In short order, Duke showed him how to wear the rebreather system and fished the tubes between the thermal layer and his clothes. The mask covered his nose and mouth, and some feature of its design muffled and amplified his voice in equal measure. Belusha’s air was not toxic, Duke had said—only thin, as though they were at some great altitude. The rebreather worked by recycling Lorian’s own breath, sifting the carbon dioxide from the unused oxygen and sucking in air through a small fan in the suit’s hip-pack. It whined faintly once it was powered on, and with the heating element drew the most power from the suit’s small graphene battery array.
“You’re one of the lucky ones, you know,” Duke said, inspecting Lorian’s new uniform.
“How’s that?”
“You’re not going out,” said the older man. “You’re not for the rigs, or the scrapyards away west. You’re motor pool, now. You won’t have to contend with the real cold, or the wild or the Outborn.”
“Outborn?”
Duke only shook his head. “Too much chatter, Lorcan,” said he, who had chattered far more than Lorian ever had. “Come on.”

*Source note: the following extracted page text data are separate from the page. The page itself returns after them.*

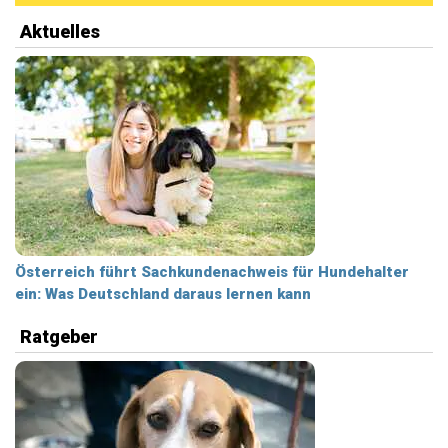
Aktuelles
Österreich führt Sachkundenachweis für Hundehalter
ein: Was Deutschland daraus lernen kann
Ratgeber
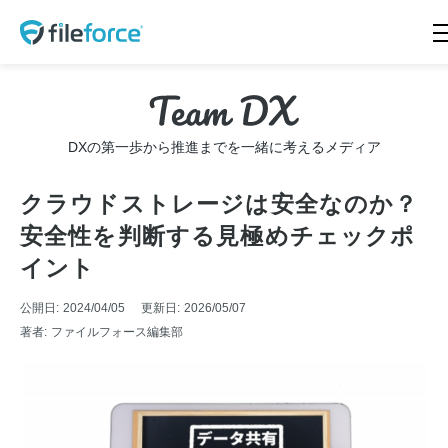
HOME
新機能 サイドストレージ
新機能 Intellisearch™
新機能 SmartFolder™ for
DXの第一歩から推進までを一緒に考えるメディア
電帳法
新機能 TaskFlow™
新機能 ランサムウェア対
クラウドストレージは安全なのか？
策
安全性を判断する見極めチェックポ
特長
機能一覧
イント
料金プラン
導入事例
公開日:
2024/04/05
更新日:
2026/05/07
著者:
ファイルフォース編集部
会社概要
ニュース
Teamd DX
お問合せ
無料トライアル
資料請求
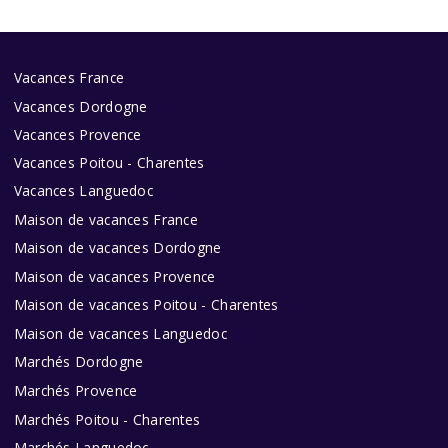
Vacances France
Vacances Dordogne
Vacances Provence
Vacances Poitou - Charentes
Vacances Languedoc
Maison de vacances France
Maison de vacances Dordogne
Maison de vacances Provence
Maison de vacances Poitou - Charentes
Maison de vacances Languedoc
Marchés Dordogne
Marchés Provence
Marchés Poitou - Charentes
Marchés Languedoc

The exit lay through another pair of heavy round metal doors painted with the number 4—an ill-omened number—and the words YARD and AIRLOCK. It rolled aside, admitting the daylight and a blast of air so cold that Lorian recoiled.
“Best drink it in, old son,” Duke said. “You may as well get used to it.”
Lorian was immediately glad of the suit. Though his hands went numb almost immediately in the cold morning air and his face stung, the cold did not pierce him entirely. Indeed, it was not the cold that struck him most sharply.
It was the light.
For an instant, Lorian thought the yard of the prison complex at Downwell was ringed by floodlight towers, so bright was it. But though the camp city was ringed by high and narrow towers, fingers of black steel, they were crowned by neither beacon nor lamp.